Luke Mahin, with Republic County Economic Development, sent out the video and this explanation:
The students aren’t getting enough calories, even when they eat all the veggies and fruit offered. And we’ve seen a lot of students frequent the gas stations or fast food joints right after class is out. Being small schools a majority of the students are in nearly every activity or sport after their 7-8 hrs of class. Most don’t get home until 5:30 or later.
The few who don’t do all the sports or activities will work for local farms or do On-The-Job-Training so it’s difficult for them to stop and eat healthy when they work till the evening. It’s a Catch-22 saving money for the government while mandating healthier foods to the program while you live in a “Food Desert.”
Enjoy the video and good on the Sharon Springs students to speaking up.
Transmission Lines — There is lots of sun in the American Southwest, but not many power transmission lines. And that’s a barrier to expanding solar power production, the AP reports.
“We have incredible renewable energy resources,” U.S. Energy Secretary Steven Chu said during a visit earlier this year to a solar research lab in New Mexico. “The bad news is they’re where there are not many people. We need a distribution system that can accommodate that.”
The federal government is speeding up permits of seven proposed transmission projects in 12 states, but extending the lines to rural areas where wind and solar power could be produced is still a problem. By 2015, the utility industry is expected to spend around $66 billion on improving transmission capacity.
Coal Mines Closing — Alpha Natural Resources is closing eight mines in Pennsylvania, Virginia and West Virginia, laying off 1,200 of its 13,000 employees.
And, of course, these lines cut across and despoil miles of ranch and farmland.
Coal Exec Dresses Up As Miner — A congressional race in Eastern Kentucky is stirring after a coal executive dressed up as a workaday coal miner to appear in an ad for Republican congressional candidate Andy Barr. Barr is running against incumbent Ben Chandler.
Barr “imported an ally from almost 300 miles and two or three congressional districts away to accuse Democrats, including incumbent Rep. Ben Chandler, of killing the coal industry with environmental regulation,” says the editorial page of the Lexington Herald-Leader. And then dressed him in underground coal garb.
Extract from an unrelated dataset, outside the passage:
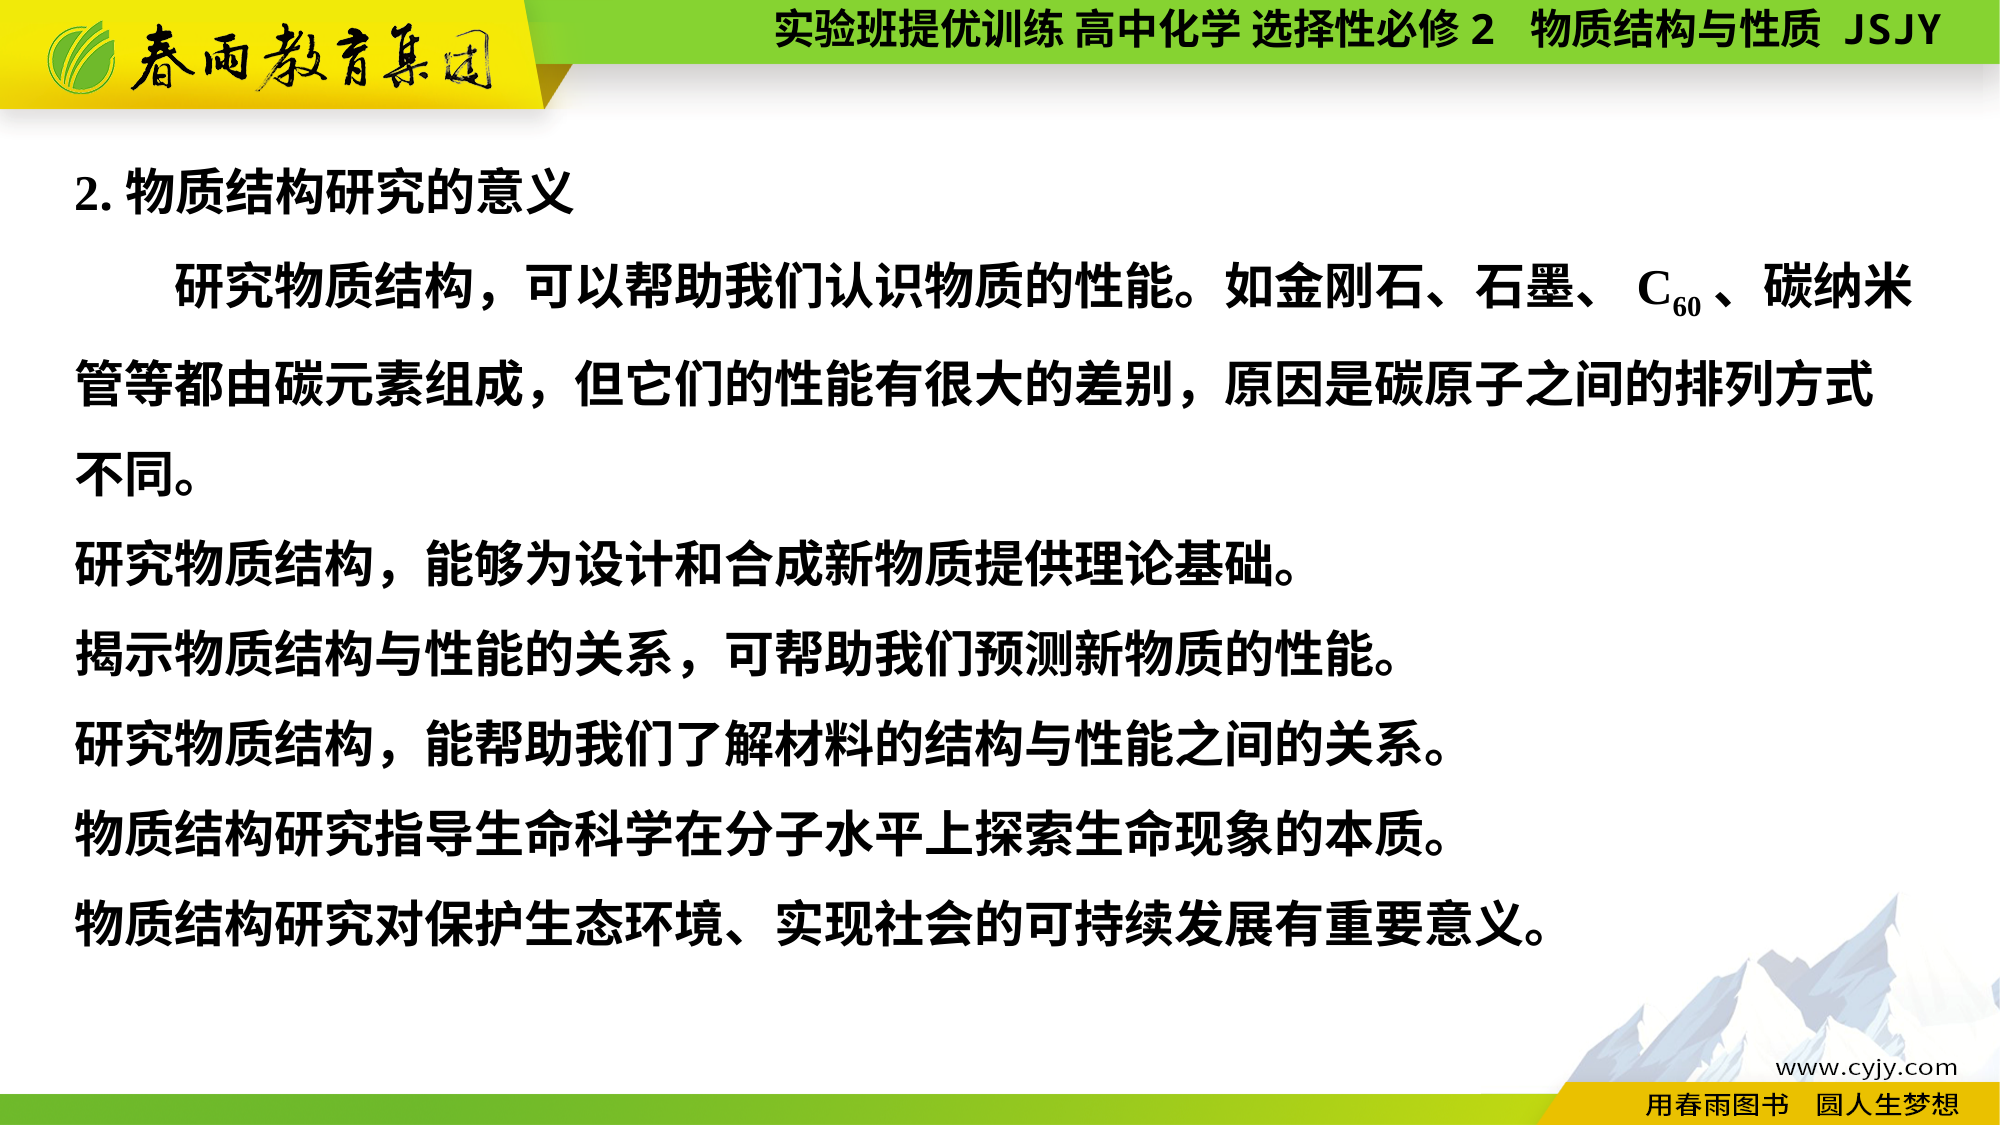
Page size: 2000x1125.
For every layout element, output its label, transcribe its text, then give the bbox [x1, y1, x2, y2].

picture [0, 0, 2000, 1125]
list 2.物质结构研究的意义 研究物质结构，可以帮助我们认识物质的性能。如金刚石、石墨、C60、碳纳米管等都由碳元素组成，但它们的性能有很大的差别，原因是碳原子之间的排列方式 不同。 研究物质结构，能够为设计和合成新物质提供理论基础。 揭示物质结构与性能的关系，可帮助我们预测新物质的性能。 研究物质结构，能帮助我们了解材料的结构与性能之间的关系。 物质结构研究指导生命科学在分子水平上探索生命现象的本质。 物质结构研究对保护生态环境、实现社会的可持续发展有重要意义。 [59, 122, 1944, 956]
The paper continues:
An official of the United Mine Workers of America called the spot “deceitful.”
But really it’s extraordinarily revealing, an example of what’s frustrating Republicans from Mitt Romney on down: They want to appeal to average working people but don’t seem to personally know any.
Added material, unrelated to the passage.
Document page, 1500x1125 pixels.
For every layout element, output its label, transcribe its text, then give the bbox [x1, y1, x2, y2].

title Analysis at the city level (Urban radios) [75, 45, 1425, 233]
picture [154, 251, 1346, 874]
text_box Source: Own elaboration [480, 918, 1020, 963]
Kentucky Voters and Health Care Law — Kentuckians don’t like the new health care reform bill — but they like a lot of things in it, according to a new poll taken by the Louisville Courier-Journal.
Okay, 60 percent oppose the law. But 8 out of ten support the part of the law that requires insurance companies to cover pre-existing conditions. And 62 percent favor the part of the law that allows adult children to remain on their parents’ insurance. And 56 percent support the requirement that businesses with more than 50 employees offer health insurance or pay a fine.
But 70 percent oppose the part of the law that requires people to buy health insurance.
European Farmers Protest — Farmers from across Europe “converged on European Union headquarters Wednesday to push for a food policy that is fairer to family farmers and kinder to the environment and developing nations,” the AP reports.
The coalition united under the slogan “EU farm policy must be fundamentally changed.” The “demonstrators carried signs saying “Size does matter” and “No to mega sties,” in their calls for small farming initiatives.
Uncertain Wind — Siemens wind turbine blade plant in Fort Madison, Iowa, laid off 407 people Tuesday as uncertainties about the future of the federal tax credit for wind energy have put a damper on the industry.
Siemens said in a statement that “the industry is facing a significant drop in new orders, and this has an unfortunate consequence on employment in this segment of the power industry.”
This is another area of tax policy that won’t be taken up by Congress until after the November election.